Тарзан несколько успокоился.
– Прошу простить меня, старший, – сказал он по-русски. – Я был слеп и не видел.
– Я уже дал понять, что простил, – полковник, похоже, слегка рассердился. – А не видишь ты прежде всего собственных интересов. Теперь я не могу даже делать вид, что тебе служу. Поищи нового руководителя по связям с общественностью.
– Но я могу обратиться к вам хотя бы сейчас, – сказал Тарзан.
– Я тебя уже слушал, – заметил полковник. – Но можешь попробовать ещё раз. Анг'аль. Аль ув'Тарзан, И можешь больше не терзать мои уши своим галах муркон, – он усмехнулся.
– Тарзан не смеет рядиться с великими, – попробовал было шерстяной обычную халву.
– В последнее время ты только этим и занимаешься, – прервал его полковник. – Не тяни время. Что тебя беспокоит?
– Ха» н пешим ха» ба, – это Тарзан специально сказал по-людски. – И я тоже пекусь о своём народе. Он плохой, этот народ. И его все ненавидят. Но другого у меня нет. Мы вам понадобились, вы помогли. Но я всё чаще думаю: что с нами будет, когда мы перестанем быть нужны. И если га» виалли решат, что…
– Барсуков даль Тарзан анг'Барсуков ло бильлэт Тарзан, – прервал его полковник. – Боюсь, на этом наше общение придётся завершить.
– Подождите. Вы же что-то хотели сказать, – попросил Тарзан. – Про наши проблемы.
– Ах да. Проблемы. Пожалуй, тебе стоит об этом знать. Ты в курсе, что вблизи вашей территории движется тораборская разведывательно-диверсионная группа, состоящая из паранормов? Ах да, Мага докладывал.
– Они очень старательно показывали, что не хотят нас беспокоить, – ответил Тарзан.
– Так и есть. Однако один из членов этой группы проник в нашу вещательную сеть. Не физически… но тоже нехорошо получилось. И получил информацию, которой Тора-Бора ни в коем случае не должна обладать.
– Ханаль ха'ба, Тарзан цабрим… – начал было Тарзан, но Барсуков мягко прервал его.
– Во-первых, будь аккуратнее в выражениях. Ханаль ха'ба – это что, ты предлагаешь мне заняться твоей работой? Барсуков брахэт Тарзан, но у меня другие планы. Во-вторых, я уже послал отряд. В нём были хорошие бойцы. Даже, пожалуй, лучшие бойцы. И отличный план действий. Представь себе, тораборец оказался ещё лучше. Меня это беспокоит. Самое неприятное: даже если это была случайность, то теперь он точно знает, что обладает чем-то важным. К счастью, он один.

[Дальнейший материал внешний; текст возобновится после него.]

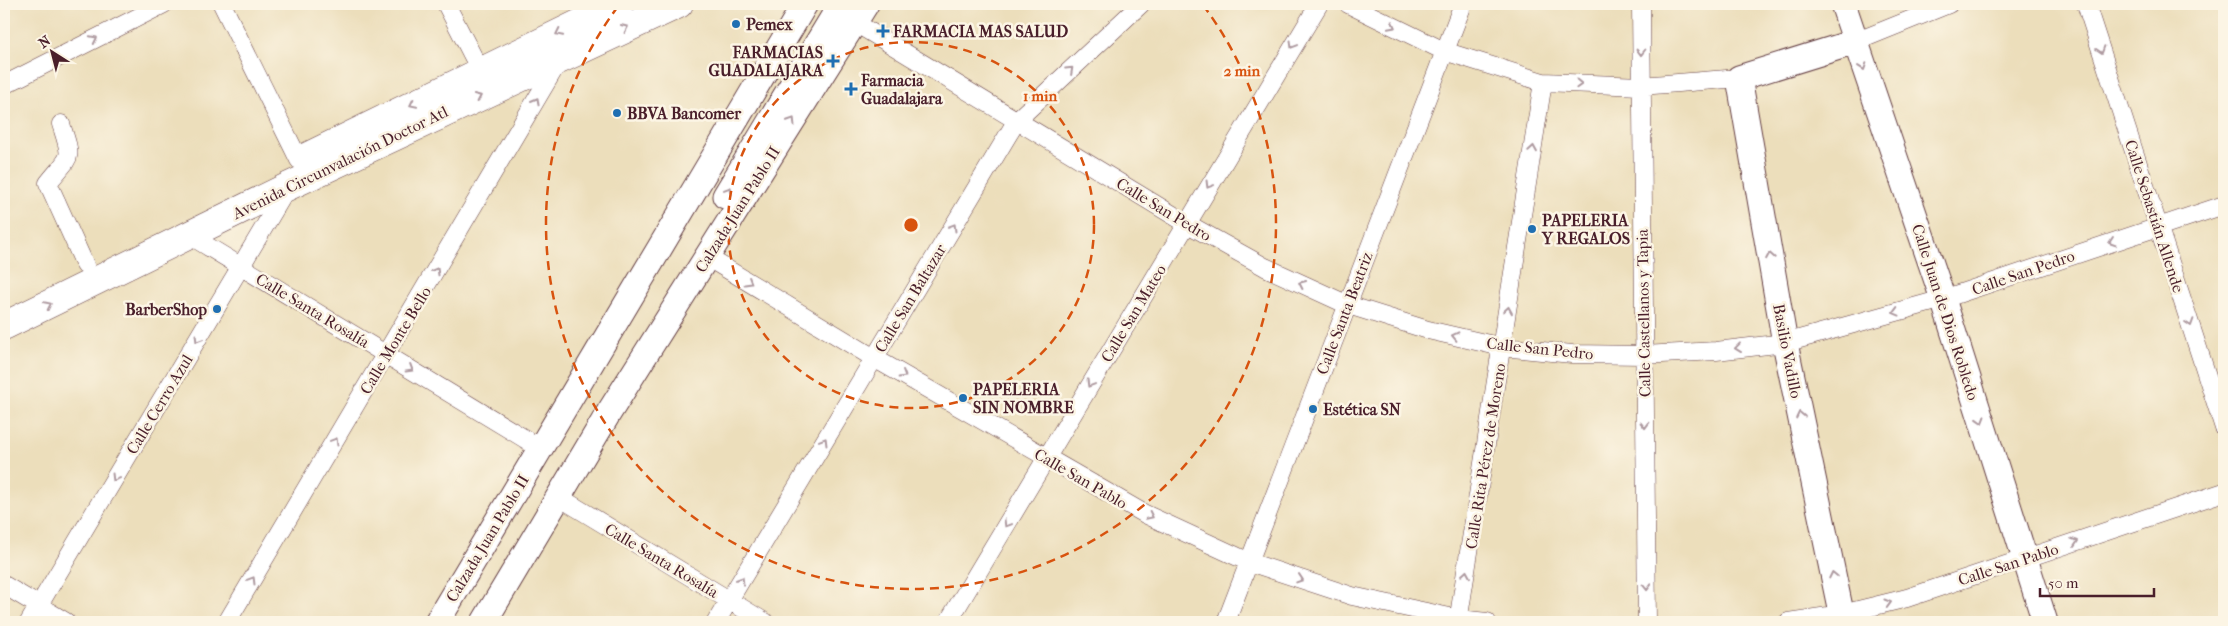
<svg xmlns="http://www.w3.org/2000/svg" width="2228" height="626" font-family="'IM FELL French Canon',serif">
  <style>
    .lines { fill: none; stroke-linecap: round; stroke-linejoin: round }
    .street-casing { stroke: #623c41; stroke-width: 19 }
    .secondary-casing { stroke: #623c41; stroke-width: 27 }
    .primary-casing { stroke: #623c41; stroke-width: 29 }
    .street { stroke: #fff; stroke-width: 18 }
    .secondary { stroke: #fff; stroke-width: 25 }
    .primary { stroke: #fff; stroke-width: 28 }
    .oneway { stroke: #ae9aa0 }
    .ring { fill: none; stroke: #d8530f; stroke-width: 2.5; stroke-dasharray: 9 6 }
    .poi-dot { fill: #1f6fb2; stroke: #fcf5e5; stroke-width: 2 }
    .labels { text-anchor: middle; stroke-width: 5; stroke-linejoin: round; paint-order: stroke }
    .poi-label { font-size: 16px; font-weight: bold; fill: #4a1f2b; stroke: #fcf5e5; text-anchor: start }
    .street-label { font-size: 16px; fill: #4a1f2b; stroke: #fcf5e5 }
    .centre { fill: #d8530f; stroke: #fcf5e5; stroke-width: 2.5 }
    .ring-label { font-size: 15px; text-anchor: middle; font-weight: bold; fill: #d8530f; stroke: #fcf5e5; stroke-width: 5; stroke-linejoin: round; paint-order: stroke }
  </style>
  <rect width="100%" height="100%" fill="#fcf5e5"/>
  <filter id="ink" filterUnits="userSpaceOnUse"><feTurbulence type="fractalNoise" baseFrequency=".02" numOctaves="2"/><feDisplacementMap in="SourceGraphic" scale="10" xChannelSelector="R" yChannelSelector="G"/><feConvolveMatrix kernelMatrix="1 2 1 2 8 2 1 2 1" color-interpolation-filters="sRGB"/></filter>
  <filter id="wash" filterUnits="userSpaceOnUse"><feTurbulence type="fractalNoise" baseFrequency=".0096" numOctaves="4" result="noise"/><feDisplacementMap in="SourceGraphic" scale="20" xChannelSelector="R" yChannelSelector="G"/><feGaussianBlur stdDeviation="1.12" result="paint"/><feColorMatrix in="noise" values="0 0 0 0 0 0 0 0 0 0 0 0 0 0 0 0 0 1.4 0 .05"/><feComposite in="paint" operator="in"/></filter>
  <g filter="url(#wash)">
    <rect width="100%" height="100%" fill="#ecdebb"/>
  </g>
  <g filter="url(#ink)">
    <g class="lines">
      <defs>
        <path id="street" d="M222,4L299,160
          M446,4L481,72
          M1348,4L1444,51L1543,82L1641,86L1739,78
          M1641,4L1647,622
          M2086,4L2224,428
          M854,22L1186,223L1265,267L1348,305L1428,330L1502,347L1572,354L1644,355L1716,351L1785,343L1943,299L2224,205
          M1855,42L1949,4
          M4,85L164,4
          M61,124C73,162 72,153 48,183L85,265
          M189,235L540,448
          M707,257L874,358L1145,514L1249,562L1352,596L1459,619L1487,622
          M559,497L765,622
          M4,585L66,622
          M29,622L288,187
          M227,622L559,61
          M716,622L1017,120L1141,4
          M948,622L1319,4
          M1226,622L1463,4
          M1458,622L1543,82
          M1788,622L1842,614L1907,598L2224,492"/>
        <path id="secondary" d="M1843,4L1943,299L2045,622
          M725,196L841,4
          M437,622L805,4
          M484,622L608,414L866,4
          M1843,622L1785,343L1739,78L1855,42"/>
        <path id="primary" d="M306,157L619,4
          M4,326L289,186L679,4"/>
      </defs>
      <use href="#street" class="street-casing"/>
      <use href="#secondary" class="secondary-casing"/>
      <use href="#primary" class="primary-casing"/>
      <use href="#street" class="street"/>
      <use href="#secondary" class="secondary"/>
      <use href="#primary" class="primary"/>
    </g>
    <defs><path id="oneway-chevron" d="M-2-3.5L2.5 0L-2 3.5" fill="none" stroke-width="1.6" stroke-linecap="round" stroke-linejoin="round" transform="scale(1.25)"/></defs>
    <g class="oneway">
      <use href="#oneway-chevron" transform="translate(1392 26) rotate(27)"/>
      <use href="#oneway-chevron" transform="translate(625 28) rotate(-25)"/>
      <use href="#oneway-chevron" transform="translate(559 33) rotate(154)"/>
      <use href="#oneway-chevron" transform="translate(94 39) rotate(-27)"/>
      <use href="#oneway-chevron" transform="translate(1293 45) rotate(121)"/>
      <use href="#oneway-chevron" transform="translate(2101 50) rotate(72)"/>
      <use href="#oneway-chevron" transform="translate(1641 52) rotate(90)"/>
      <use href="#oneway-chevron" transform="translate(1863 67) rotate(71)"/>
      <use href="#oneway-chevron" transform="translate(1070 70) rotate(-43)"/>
      <use href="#oneway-chevron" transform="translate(1579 84) rotate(2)"/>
      <use href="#oneway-chevron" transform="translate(478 97) rotate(-25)"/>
      <use href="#oneway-chevron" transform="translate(536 101) rotate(-60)"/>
      <use href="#oneway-chevron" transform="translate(413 104) rotate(154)"/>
      <use href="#oneway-chevron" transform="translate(792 121) rotate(-58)"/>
      <use href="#oneway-chevron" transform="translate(1533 149) rotate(-81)"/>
      <use href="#oneway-chevron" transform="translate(1209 185) rotate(121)"/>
      <use href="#oneway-chevron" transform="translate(729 190) rotate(-59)"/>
      <use href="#oneway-chevron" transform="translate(953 227) rotate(-59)"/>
      <use href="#oneway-chevron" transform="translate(2112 242) rotate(161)"/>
      <use href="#oneway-chevron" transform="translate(1770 256) rotate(-100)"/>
      <use href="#oneway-chevron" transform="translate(436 271) rotate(-60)"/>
      <use href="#oneway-chevron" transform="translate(749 282) rotate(31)"/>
      <use href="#oneway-chevron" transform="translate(1302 284) rotate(-155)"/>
      <use href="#oneway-chevron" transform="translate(48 305) rotate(-26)"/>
      <use href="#oneway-chevron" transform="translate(1508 310) rotate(-81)"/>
      <use href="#oneway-chevron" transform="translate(1896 312) rotate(165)"/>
      <use href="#oneway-chevron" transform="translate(2190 323) rotate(72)"/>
      <use href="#oneway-chevron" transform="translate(1455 336) rotate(-167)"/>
      <use href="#oneway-chevron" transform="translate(198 339) rotate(121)"/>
      <use href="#oneway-chevron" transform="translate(1738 348) rotate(173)"/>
      <use href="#oneway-chevron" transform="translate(410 369) rotate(31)"/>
      <use href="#oneway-chevron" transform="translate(903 375) rotate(30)"/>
      <use href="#oneway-chevron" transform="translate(1090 384) rotate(121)"/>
      <use href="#oneway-chevron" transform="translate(1800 415) rotate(-102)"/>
      <use href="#oneway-chevron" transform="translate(1981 420) rotate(73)"/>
      <use href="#oneway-chevron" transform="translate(1645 425) rotate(89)"/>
      <use href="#oneway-chevron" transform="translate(335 441) rotate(-59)"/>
      <use href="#oneway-chevron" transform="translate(824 441) rotate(-59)"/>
      <use href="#oneway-chevron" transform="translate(115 478) rotate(121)"/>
      <use href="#oneway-chevron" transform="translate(1150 516) rotate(26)"/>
      <use href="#oneway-chevron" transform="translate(1007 524) rotate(121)"/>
      <use href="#oneway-chevron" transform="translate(2075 542) rotate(-18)"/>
      <use href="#oneway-chevron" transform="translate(1466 574) rotate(-81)"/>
      <use href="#oneway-chevron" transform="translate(1833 575) rotate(-102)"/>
      <use href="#oneway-chevron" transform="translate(1300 579) rotate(18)"/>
      <use href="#oneway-chevron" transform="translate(252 580) rotate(-59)"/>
      <use href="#oneway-chevron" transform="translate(741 580) rotate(-59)"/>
      <use href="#oneway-chevron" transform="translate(1647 587) rotate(89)"/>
      <use href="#oneway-chevron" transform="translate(1888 603) rotate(-16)"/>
    </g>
  </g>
  <g class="ring">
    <circle cx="911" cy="225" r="183"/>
    <path d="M1203 5A365 365 0 1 1 619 5"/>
  </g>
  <g class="poi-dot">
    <circle cx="736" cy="24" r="5"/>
    <path d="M880.5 23.5h5v5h5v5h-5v5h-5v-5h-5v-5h5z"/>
    <path d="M830.5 53.5h5v5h5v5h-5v5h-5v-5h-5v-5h5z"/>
    <path d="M848.5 81.5h5v5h5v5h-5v5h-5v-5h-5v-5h5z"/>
    <circle cx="617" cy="113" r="5"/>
    <circle cx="1532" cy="229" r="5"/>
    <circle cx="217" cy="309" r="5"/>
    <circle cx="963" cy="398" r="5"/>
    <circle cx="1313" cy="409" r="5"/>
  </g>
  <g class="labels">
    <g class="poi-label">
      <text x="746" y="30">Pemex</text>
      <text x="893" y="37">FARMACIA MAS SALUD</text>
      <text x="823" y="58" text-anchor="end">FARMACIAS<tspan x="823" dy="18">GUADALAJARA</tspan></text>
      <text x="861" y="86">Farmacia<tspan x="861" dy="18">Guadalajara</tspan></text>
      <text x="627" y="119">BBVA Bancomer</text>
      <text x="1542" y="226">PAPELERIA<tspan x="1542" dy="18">Y REGALOS</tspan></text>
      <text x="207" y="315" text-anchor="end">BarberShop</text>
      <text x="973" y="395">PAPELERIA<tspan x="973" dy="18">SIN NOMBRE</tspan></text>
      <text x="1323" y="415">Estética SN</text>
    </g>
    <g class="street-label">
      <text transform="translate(340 162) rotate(-26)" y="6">Avenida Circunvalación Doctor Atl</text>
      <text transform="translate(737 209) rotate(-58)" y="6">Calzada Juan Pablo II</text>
      <text transform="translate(1164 209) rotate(31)" y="6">Calle San Pedro</text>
      <text transform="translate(2155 216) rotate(72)" y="6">Calle Sebastián Allende</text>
      <text transform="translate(2023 272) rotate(-19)" y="6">Calle San Pedro</text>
      <text transform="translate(910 298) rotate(-59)" y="6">Calle San Baltazar</text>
      <text transform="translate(313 310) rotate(31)" y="6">Calle Santa Rosalía</text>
      <text transform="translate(1946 312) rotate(72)" y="6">Calle Juan de Dios Robledo</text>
      <text transform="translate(1133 313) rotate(-59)" y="6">Calle San Mateo</text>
      <text transform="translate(1344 313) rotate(-69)" y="6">Calle Santa Beatriz</text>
      <text transform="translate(1643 313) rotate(-91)" y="6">Calle Castellanos y Tapia</text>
      <text transform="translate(395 340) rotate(-59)" y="6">Calle Monte Bello</text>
      <text transform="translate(1540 348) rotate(6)" y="6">Calle San Pedro</text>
      <text transform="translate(1788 351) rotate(79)" y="6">Basilio Vadillo</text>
      <text transform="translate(159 404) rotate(-59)" y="6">Calle Cerro Azul</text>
      <text transform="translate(1485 456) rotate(-81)" y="6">Calle Rita Pérez de Moreno</text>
      <text transform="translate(1081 478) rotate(30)" y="6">Calle San Pablo</text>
      <text transform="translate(487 538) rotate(-59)" y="6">Calzada Juan Pablo II</text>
      <text transform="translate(662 560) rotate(31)" y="6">Calle Santa Rosalía</text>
      <text transform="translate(2008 564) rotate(-18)" y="6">Calle San Pablo</text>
    </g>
  </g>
  <circle cx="911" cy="225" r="8" class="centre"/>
  <g class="ring-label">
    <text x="1242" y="76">2 min</text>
    <text x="1040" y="101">1 min</text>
  </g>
  <rect width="2228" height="626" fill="none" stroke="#fcf5e5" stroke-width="20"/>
  <g transform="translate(52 52) rotate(324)" stroke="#fcf5e5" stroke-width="4" paint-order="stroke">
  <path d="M0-4L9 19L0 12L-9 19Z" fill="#4a1f2b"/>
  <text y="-8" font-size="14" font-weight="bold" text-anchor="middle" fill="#4a1f2b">N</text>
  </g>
  <path d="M2040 588v8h114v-8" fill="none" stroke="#4a1f2b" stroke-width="2.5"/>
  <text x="2048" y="588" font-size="15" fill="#4a1f2b" stroke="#fcf5e5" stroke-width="4" paint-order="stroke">50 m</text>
</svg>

– Вы же говорили о группе? – не понял Тарзан.
– Они разделились. Ладно, это уже не твоя забота. Так или иначе, у меня тут остались дела. И те, кто на меня работают. Не мешай им. Просто не мешай. Чтобы избежать недоразумений, я оставлю тебе кое-кого для связи. Связь односторонняя: от меня к тебе. Ты будешь слушать, что тебе говорят, и это делать.
– Тарзан даль ам'героль, – ответил нахнах.
– Относительно твоих тревог… Пожалуй, сделаю скидку на твоё тяжёлое детство. Слушай. Я скажу это один раз.
Тарзан каким-то ну очень задним местом почувствовал, что любые слова – даже самые угодливые – могут сбить полковника с настроения. Поэтому он угукнул и затих, боясь даже дышать.
– Представь: у тебя есть першерон. Ты собираешься поехать по своим делам в соседнюю крепость. Будешь ли ты спрашивать першерона, надо тебе туда ехать или не надо? А если он заявит, что тебе туда не надо? Что ты с ним сделаешь?